# SOURCE TEXT

-------------------------

I would not want to be selling shirts at a $5.00 markup unless it was a volume deal. That isn't enough for a short run. When you caculate in *all* of your costs including your time, labor, equipment wear and tear, supplies, utilities, etc. etc. you really aren't making anywhere near that $5.00 number. I don't believe in giving away my work. I would rather not work.

Brian


----------



## brycesenz (May 20, 2009)

My advice would be to consider the entire pricing strategy, rather than focus on just the retailers markup.

I'd start by figuring out what your target audience is, who your competitors are, and what price quality shirts usually command in that market. In some cases it's $10, in some cases it might be $80.

Then, assume a 100% markup at each stage, and compare your "ideal" cost to your actual cost. If they are close and the economics work, then you're golden. If not, try to determine the wholesale prices that your competitors are charging (not a bad idea in general). Are they accepting a smaller margin? Or is it more likely that they manage their costs better than you do?

I'm not trying to say that it's all just one big game of copycat, but it's important to understand all of these aspects before you devote a lot of time and money to this business.

Hope that helped!


----------



## Vink (May 27, 2009)

there are alot of cheap t's out there but if you put some creativity into designs and print on nicer shirts you can get more $ for them. you need to find where that market is...but it's out there.


----------



## BillyV (May 8, 2009)

I agree...


----------



## Artsplace-CBR (Feb 22, 2007)

I really think it has to do with the area of the
country as well, I looked at shirts for Father's Day in our local mall & Boscov's has some really
nice designs on Gildan shirts at $6.99 each. I'm
in NJ, maybe in California they would sell for more.

-------------------------

[Collection entries]
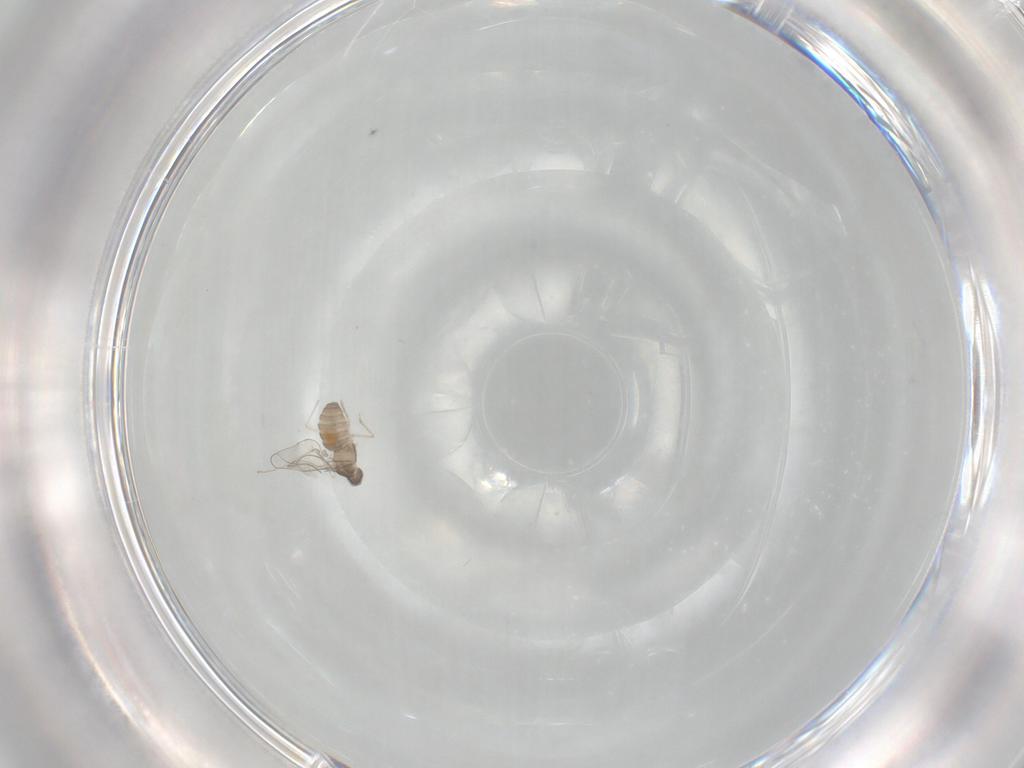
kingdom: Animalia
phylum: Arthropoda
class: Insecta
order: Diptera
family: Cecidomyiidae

-------------------------

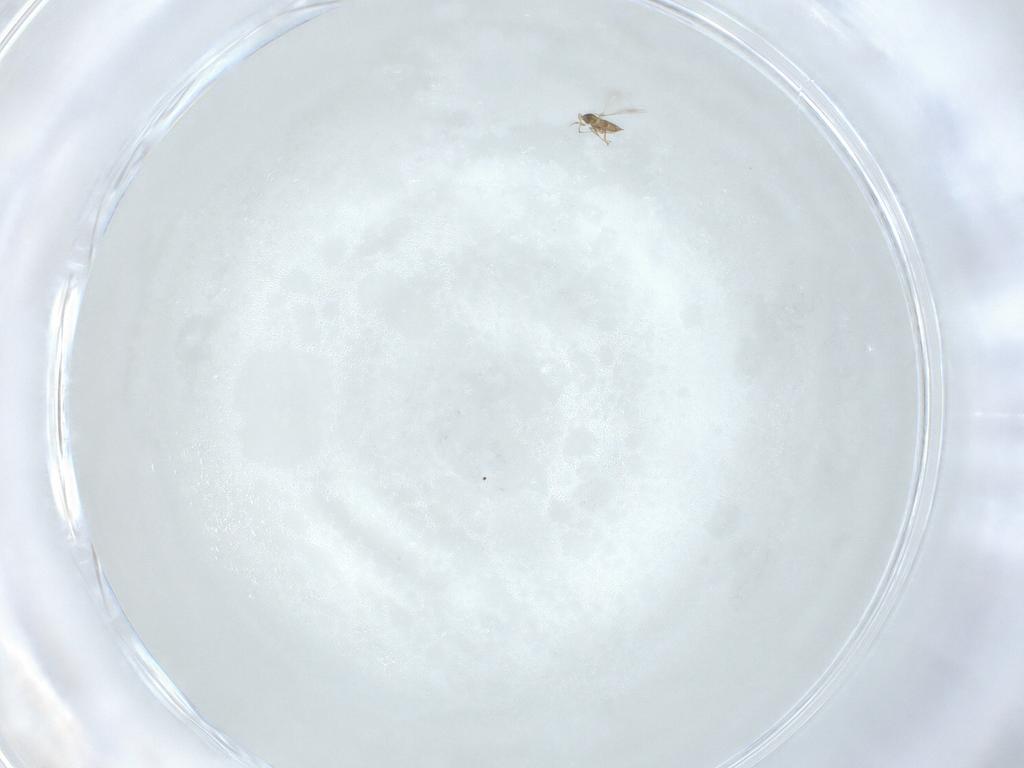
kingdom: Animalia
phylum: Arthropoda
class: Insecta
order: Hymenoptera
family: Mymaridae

-------------------------

# WRITTEN TASKS
1 – Answer these questions from the t-shirt pricing thread.
(a) At what markup would the first poster not want to sell shirts unless it was a volume deal?
(b) What markup does brycesenz suggest assuming at each stage?
(c) What price did the Gildan shirts at Boscov's sell for?
2 – Edit the t-shirt pricing thread from "Then, assume a" to "to this business.", putting "retail prices" in place of "wholesale prices", and write out the edited passage.
The listing is not needed for any of this work.

# ANSWER SET
1 –
(a) $5.00
(b) 100%
(c) $6.99 each

2 –
Then, assume a 100% markup at each stage, and compare your "ideal" cost to your actual cost. If they are close and the economics work, then you're golden. If not, try to determine the retail prices that your competitors are charging (not a bad idea in general). Are they accepting a smaller margin? Or is it more likely that they manage their costs better than you do?

I'm not trying to say that it's all just one big game of copycat, but it's important to understand all of these aspects before you devote a lot of time and money to this business.